Well, well, well. We see each other again in the internet-sphere.
It’s been a few months since the alst time I’ve been actively online in any form of social media. Active in the sense of posting, commenting, liking content. To be fair, I have been lurking all this time, but uncappable of actually taking the first step towards interacting with people. And, this does not only apply to social media like Twitter (fuck X), Instagram, or TikTok, I’ve also been pretty absent in IM apps. Basically, I’ve felt like I ghosted most of the people who I don’t see on a daily basis. Why, you might ask. I am not entirely sure.
This all started a few months ago when we went on our trip to Europe. My routine was working great for me, and I had been consistenly taking care of myself on a daily basis. My attention span was just good enough to keep this momentum going. Then, we flew to London, and my routine went out of the window. And with it my emotional energy to do anything other than just trying to exist as a person.
The stress of the trip triggered something in me that I have not been able to recover from. After this trip I feel like I’ve been going through very emotional demanding events, week after week.
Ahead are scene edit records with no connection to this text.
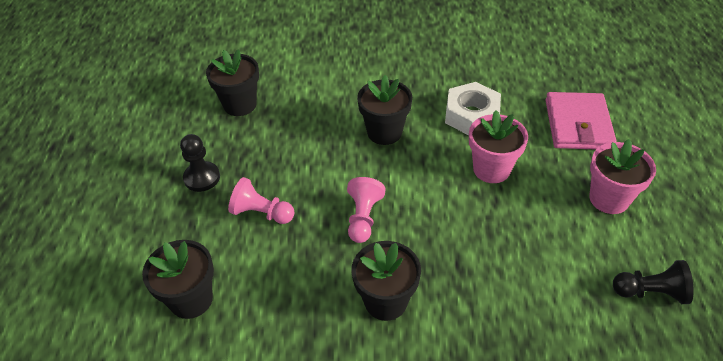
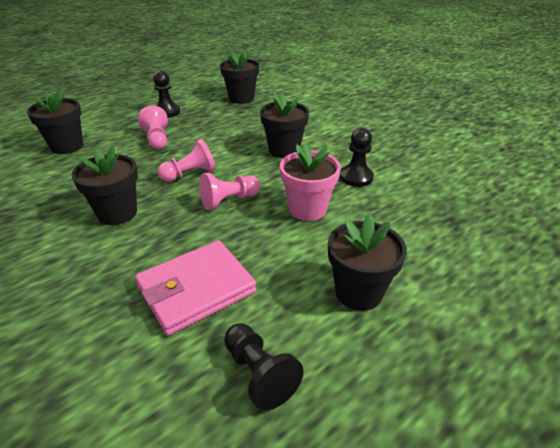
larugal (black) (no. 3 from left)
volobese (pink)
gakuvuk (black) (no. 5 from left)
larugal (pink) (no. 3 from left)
Month after month I’ve tried to recover from this, but it feels like I am on a downward spiral where I can’t seem to keep up with what is happening around me. Therefore, the only path forward for me to not crash is to “hide” myself.
Hiding worked the first few months. I was able to breathe a little, not worrying about having to exist online, or answer any messages. After all, we don’t owe it to anyone to respond any of their messages. Then, the weeks started to pass and I got stuck in a weird limbo in which I couldn’t reach out to anyone, or stop from just lurking social media. If I could’ve just detached and removed myself from social media, I think this would be a complete different story. But, I didn’t have the patience to do so. What followed was a series of emotional breakdowns happening in the span of a couple months.
A side effect that this “hiding” took on me is that it removed any kind of hobbies or activities that I used to be involved with online. Any kind of interaction that involved me reading and sending messsages with anyone online got paused indefinitely. That also meant that the support network that I had online was no longer there. I struggled a lot with myself because of it. It also didn’t help that I had been changing therapists to hopefully find one that can treat my AD(H)D. It is very hard to have to try and figure out a part of me that has been haunting me all my life, while also removing a lot of factors that made me feel happy.
Right now, I think that I am slowly getting better at keeping in touch with people, even if I have been as burnt out from my day job as I have been. One thing that helped me get out of this groove is that I have been attending local game development events recently. It is really cool to see young people starting their journey, and to be able to there for them in case they might need guidance. I guess that was the catalyst for me to reach out to people again. If I can’t reach out to anyone, how will I be able to help other people? So, that’s happening.
I decided to try and get back slowly. Mainly to try and go back to the projects that I enjoy working on. A big part of this is my small community/learning focused studio. I want to be able to make games, and also help other people make games. I don’t want to continue being in the limbo. I just want to help, create and share my passions. So, like one of the Good Ugly Bunnies I once drew, I am trying once again.